What the task asks
Can you give the items below again with every "screen reader" changed to "text-to-speech tool" and nothing else altered, leaving the pictures out of your answer?

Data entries
╔══
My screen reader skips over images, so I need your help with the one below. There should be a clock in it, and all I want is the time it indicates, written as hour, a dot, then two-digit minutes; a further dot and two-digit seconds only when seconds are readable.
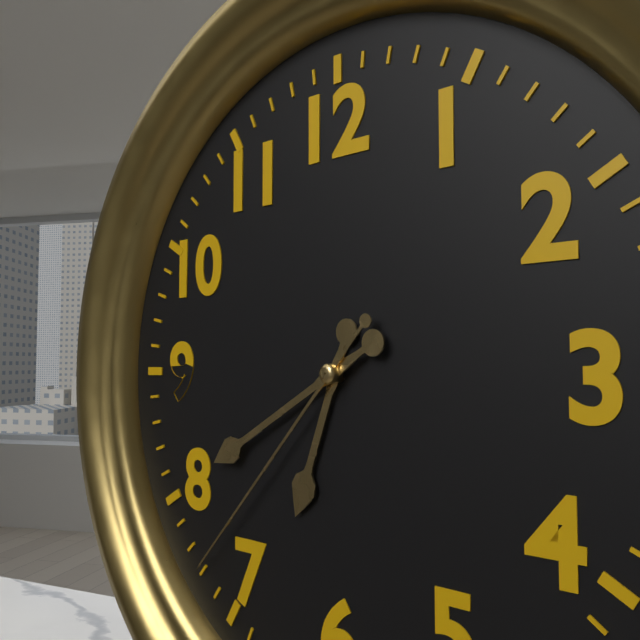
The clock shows 6.40.37
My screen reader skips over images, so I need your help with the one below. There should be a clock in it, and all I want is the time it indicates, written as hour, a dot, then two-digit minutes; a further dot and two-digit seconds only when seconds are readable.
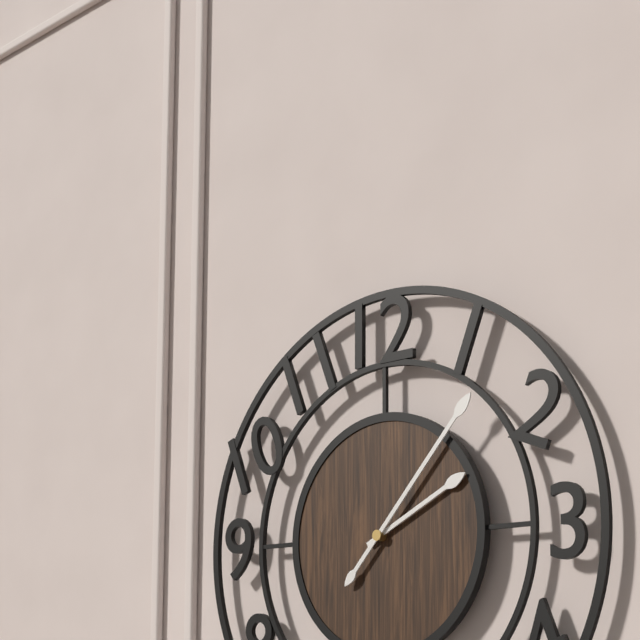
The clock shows 2.07
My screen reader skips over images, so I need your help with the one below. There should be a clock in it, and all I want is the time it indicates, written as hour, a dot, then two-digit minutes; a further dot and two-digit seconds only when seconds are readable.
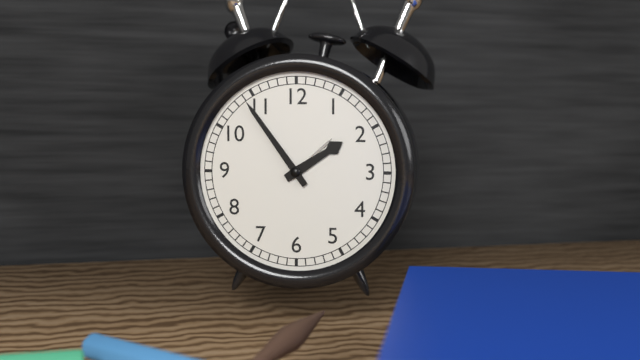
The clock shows 1.54
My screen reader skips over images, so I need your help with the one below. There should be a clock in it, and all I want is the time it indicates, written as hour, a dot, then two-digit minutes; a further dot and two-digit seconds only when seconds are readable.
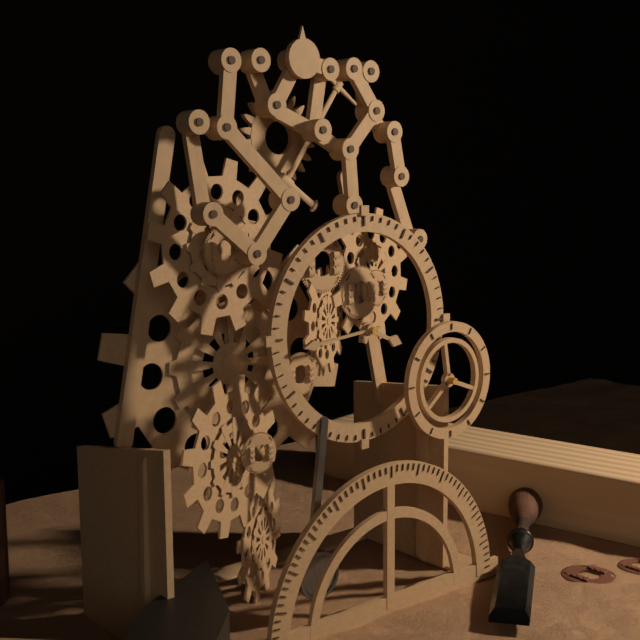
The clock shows 3.44
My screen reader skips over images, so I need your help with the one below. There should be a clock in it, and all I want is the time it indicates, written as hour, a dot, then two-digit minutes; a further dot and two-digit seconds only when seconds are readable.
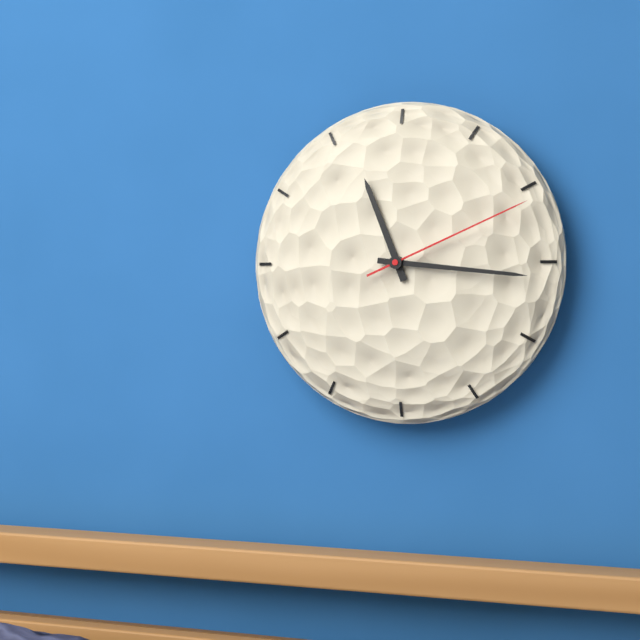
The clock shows 11.16.11
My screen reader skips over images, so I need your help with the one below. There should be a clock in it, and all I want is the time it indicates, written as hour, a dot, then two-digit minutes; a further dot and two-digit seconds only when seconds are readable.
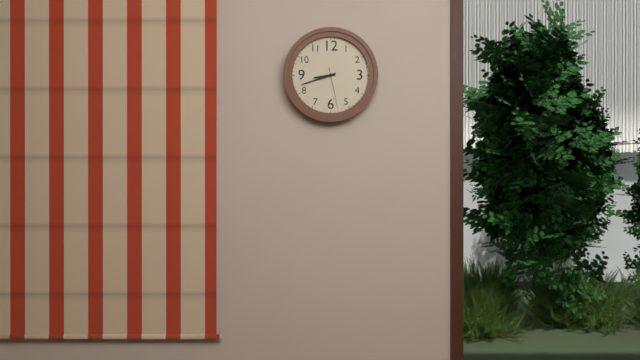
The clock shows 8.42
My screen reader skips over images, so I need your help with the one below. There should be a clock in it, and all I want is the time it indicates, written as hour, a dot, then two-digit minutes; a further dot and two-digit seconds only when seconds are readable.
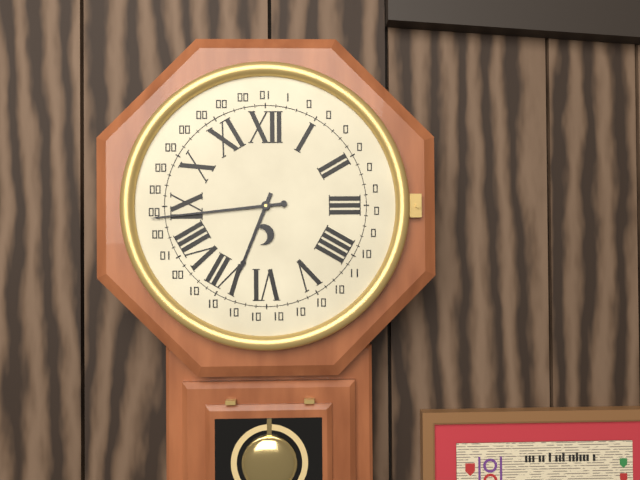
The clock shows 6.44
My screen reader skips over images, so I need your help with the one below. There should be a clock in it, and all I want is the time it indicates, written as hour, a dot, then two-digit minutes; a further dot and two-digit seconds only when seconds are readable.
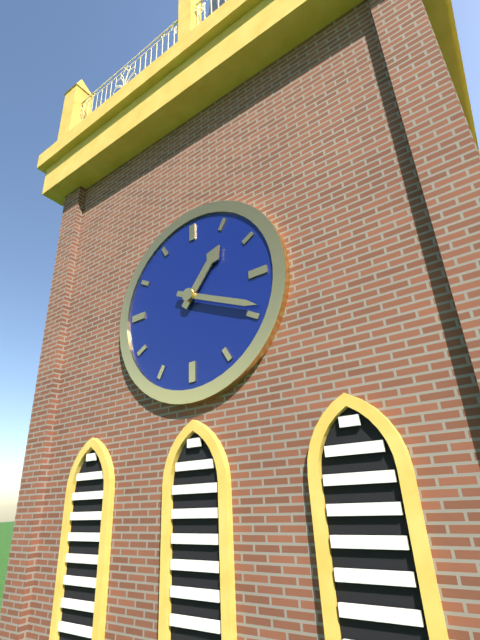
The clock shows 1.19
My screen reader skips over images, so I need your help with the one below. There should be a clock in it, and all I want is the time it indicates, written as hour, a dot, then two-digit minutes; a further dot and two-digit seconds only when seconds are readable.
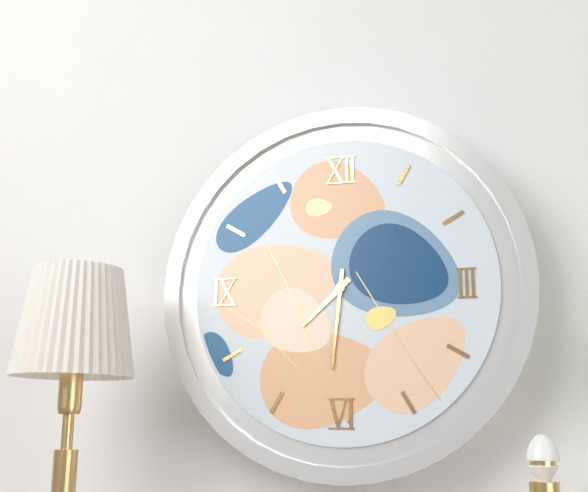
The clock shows 7.31
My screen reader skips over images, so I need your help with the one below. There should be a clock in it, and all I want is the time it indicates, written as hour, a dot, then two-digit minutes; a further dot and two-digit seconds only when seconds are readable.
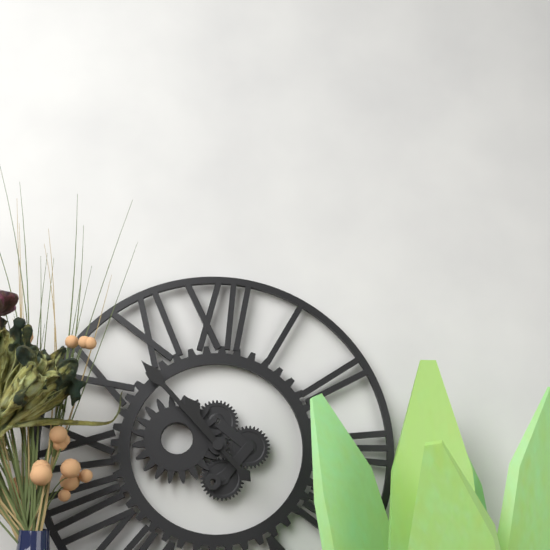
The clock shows 10.53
╚══
Answer to the problem
My text-to-speech tool skips over images, so I need your help with the one below. There should be a clock in it, and all I want is the time it indicates, written as hour, a dot, then two-digit minutes; a further dot and two-digit seconds only when seconds are readable.
The clock shows 6.40.37
My text-to-speech tool skips over images, so I need your help with the one below. There should be a clock in it, and all I want is the time it indicates, written as hour, a dot, then two-digit minutes; a further dot and two-digit seconds only when seconds are readable.
The clock shows 2.07
My text-to-speech tool skips over images, so I need your help with the one below. There should be a clock in it, and all I want is the time it indicates, written as hour, a dot, then two-digit minutes; a further dot and two-digit seconds only when seconds are readable.
The clock shows 1.54
My text-to-speech tool skips over images, so I need your help with the one below. There should be a clock in it, and all I want is the time it indicates, written as hour, a dot, then two-digit minutes; a further dot and two-digit seconds only when seconds are readable.
The clock shows 3.44
My text-to-speech tool skips over images, so I need your help with the one below. There should be a clock in it, and all I want is the time it indicates, written as hour, a dot, then two-digit minutes; a further dot and two-digit seconds only when seconds are readable.
The clock shows 11.16.11
My text-to-speech tool skips over images, so I need your help with the one below. There should be a clock in it, and all I want is the time it indicates, written as hour, a dot, then two-digit minutes; a further dot and two-digit seconds only when seconds are readable.
The clock shows 8.42
My text-to-speech tool skips over images, so I need your help with the one below. There should be a clock in it, and all I want is the time it indicates, written as hour, a dot, then two-digit minutes; a further dot and two-digit seconds only when seconds are readable.
The clock shows 6.44
My text-to-speech tool skips over images, so I need your help with the one below. There should be a clock in it, and all I want is the time it indicates, written as hour, a dot, then two-digit minutes; a further dot and two-digit seconds only when seconds are readable.
The clock shows 1.19
My text-to-speech tool skips over images, so I need your help with the one below. There should be a clock in it, and all I want is the time it indicates, written as hour, a dot, then two-digit minutes; a further dot and two-digit seconds only when seconds are readable.
The clock shows 7.31
My text-to-speech tool skips over images, so I need your help with the one below. There should be a clock in it, and all I want is the time it indicates, written as hour, a dot, then two-digit minutes; a further dot and two-digit seconds only when seconds are readable.
The clock shows 10.53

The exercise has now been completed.